> **BRIEF**
Filter the entries down to the lines containing "image", and copy those lines.

> **AVAILABLE DATA**
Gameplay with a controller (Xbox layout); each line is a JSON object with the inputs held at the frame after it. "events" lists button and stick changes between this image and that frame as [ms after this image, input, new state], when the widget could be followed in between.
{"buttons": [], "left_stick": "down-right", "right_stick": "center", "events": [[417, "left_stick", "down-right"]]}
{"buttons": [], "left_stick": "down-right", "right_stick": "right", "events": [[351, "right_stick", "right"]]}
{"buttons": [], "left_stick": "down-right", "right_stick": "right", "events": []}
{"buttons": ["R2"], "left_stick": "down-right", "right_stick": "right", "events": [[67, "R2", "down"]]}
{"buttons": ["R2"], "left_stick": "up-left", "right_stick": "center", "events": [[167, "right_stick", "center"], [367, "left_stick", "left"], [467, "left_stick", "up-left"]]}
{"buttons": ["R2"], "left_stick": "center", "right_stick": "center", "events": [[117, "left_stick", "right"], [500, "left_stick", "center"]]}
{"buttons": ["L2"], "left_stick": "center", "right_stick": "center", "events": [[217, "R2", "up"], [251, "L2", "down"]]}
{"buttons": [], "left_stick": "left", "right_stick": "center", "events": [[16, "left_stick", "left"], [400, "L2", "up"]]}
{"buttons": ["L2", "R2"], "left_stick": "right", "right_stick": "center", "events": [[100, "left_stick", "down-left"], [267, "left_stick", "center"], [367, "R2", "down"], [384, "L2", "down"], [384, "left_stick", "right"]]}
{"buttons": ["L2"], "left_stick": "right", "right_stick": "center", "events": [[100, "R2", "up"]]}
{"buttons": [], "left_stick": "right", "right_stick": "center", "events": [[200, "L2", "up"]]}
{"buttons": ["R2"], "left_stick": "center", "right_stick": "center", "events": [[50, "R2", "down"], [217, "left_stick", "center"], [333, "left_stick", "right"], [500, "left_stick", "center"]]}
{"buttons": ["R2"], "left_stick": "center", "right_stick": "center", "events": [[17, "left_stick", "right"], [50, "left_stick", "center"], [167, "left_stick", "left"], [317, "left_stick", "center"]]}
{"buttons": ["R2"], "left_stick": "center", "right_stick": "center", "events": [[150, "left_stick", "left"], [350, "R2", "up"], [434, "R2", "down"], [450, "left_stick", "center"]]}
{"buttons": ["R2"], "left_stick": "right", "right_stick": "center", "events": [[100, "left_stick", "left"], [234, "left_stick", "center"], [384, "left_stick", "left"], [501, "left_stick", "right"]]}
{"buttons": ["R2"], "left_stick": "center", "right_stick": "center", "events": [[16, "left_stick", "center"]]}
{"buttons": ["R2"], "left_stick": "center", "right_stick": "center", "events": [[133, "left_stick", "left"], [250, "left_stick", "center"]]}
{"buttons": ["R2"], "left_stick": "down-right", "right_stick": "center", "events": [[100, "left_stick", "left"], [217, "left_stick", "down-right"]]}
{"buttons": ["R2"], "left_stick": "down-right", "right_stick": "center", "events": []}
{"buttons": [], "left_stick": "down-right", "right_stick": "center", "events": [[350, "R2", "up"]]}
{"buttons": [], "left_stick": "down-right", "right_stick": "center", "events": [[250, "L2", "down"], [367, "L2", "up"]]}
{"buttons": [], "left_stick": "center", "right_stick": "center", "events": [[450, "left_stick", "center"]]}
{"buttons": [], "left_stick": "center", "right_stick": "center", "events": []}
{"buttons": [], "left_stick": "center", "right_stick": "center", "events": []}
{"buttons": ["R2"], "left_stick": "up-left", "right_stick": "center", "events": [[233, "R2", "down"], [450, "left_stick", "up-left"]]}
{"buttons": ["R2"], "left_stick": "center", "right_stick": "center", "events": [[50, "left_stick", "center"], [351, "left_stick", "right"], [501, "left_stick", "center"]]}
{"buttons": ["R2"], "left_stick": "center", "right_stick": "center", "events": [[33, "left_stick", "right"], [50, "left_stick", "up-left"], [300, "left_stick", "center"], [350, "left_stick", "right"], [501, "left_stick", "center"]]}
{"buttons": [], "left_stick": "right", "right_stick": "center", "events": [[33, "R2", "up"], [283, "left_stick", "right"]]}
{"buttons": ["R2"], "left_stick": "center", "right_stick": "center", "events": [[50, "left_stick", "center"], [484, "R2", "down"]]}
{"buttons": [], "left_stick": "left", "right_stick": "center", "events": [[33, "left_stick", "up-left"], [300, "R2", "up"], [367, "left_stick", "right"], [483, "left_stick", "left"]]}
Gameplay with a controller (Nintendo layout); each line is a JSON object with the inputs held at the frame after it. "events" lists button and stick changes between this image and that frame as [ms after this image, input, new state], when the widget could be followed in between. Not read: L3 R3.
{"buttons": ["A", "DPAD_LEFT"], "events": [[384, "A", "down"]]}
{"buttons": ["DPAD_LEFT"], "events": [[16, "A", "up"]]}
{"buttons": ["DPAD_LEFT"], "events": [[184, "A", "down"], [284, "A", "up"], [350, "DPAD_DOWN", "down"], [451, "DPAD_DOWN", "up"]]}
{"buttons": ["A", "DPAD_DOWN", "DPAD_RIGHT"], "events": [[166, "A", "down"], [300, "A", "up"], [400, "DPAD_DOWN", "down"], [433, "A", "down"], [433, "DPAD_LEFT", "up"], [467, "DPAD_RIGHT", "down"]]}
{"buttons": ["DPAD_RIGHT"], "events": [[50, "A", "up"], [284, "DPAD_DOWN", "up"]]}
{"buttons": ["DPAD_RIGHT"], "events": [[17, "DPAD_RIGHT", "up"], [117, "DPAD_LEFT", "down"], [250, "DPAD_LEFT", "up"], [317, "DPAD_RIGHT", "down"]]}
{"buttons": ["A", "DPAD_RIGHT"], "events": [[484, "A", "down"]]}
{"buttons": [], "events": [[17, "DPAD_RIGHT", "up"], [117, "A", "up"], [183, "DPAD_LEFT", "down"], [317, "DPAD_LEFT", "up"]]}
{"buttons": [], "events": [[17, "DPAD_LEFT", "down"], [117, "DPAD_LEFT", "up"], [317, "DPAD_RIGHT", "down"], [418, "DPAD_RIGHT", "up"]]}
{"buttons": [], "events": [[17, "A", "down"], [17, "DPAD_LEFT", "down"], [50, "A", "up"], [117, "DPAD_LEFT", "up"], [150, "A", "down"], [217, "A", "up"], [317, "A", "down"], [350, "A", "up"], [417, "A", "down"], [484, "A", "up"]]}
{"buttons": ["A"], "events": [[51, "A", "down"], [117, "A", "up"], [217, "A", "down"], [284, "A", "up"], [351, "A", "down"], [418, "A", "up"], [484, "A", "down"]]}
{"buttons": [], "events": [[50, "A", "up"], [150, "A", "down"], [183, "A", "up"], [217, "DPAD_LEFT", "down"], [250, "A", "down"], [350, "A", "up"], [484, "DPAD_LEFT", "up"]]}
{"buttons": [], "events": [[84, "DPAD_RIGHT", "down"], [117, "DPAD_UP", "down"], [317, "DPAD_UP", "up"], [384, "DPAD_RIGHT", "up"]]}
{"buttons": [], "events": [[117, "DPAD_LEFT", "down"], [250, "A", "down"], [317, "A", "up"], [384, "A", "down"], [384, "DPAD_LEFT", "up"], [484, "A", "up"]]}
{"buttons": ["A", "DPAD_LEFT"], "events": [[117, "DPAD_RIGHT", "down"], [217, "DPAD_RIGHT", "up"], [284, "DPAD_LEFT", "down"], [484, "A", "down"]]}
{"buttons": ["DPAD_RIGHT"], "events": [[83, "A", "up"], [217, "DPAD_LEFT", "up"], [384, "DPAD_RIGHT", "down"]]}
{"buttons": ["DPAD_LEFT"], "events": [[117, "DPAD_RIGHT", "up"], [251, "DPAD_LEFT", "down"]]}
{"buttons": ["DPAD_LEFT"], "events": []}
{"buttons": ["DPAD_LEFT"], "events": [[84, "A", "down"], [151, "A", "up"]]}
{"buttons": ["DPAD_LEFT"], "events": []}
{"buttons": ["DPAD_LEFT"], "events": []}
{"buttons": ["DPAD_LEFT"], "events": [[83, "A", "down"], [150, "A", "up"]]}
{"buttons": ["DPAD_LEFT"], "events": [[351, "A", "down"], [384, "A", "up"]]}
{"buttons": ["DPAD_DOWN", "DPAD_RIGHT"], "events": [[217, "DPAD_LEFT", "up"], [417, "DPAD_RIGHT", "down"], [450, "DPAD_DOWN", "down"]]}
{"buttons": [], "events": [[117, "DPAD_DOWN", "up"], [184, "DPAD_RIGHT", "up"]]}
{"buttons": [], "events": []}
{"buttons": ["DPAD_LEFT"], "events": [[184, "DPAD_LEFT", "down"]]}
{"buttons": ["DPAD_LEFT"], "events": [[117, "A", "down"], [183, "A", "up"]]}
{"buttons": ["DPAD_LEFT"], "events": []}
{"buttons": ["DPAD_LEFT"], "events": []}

> **WRITTEN ANSWER**
Gameplay with a controller (Xbox layout); each line is a JSON object with the inputs held at the frame after it. "events" lists button and stick changes between this image and that frame as [ms after this image, input, new state], when the widget could be followed in between.
Gameplay with a controller (Nintendo layout); each line is a JSON object with the inputs held at the frame after it. "events" lists button and stick changes between this image and that frame as [ms after this image, input, new state], when the widget could be followed in between. Not read: L3 R3.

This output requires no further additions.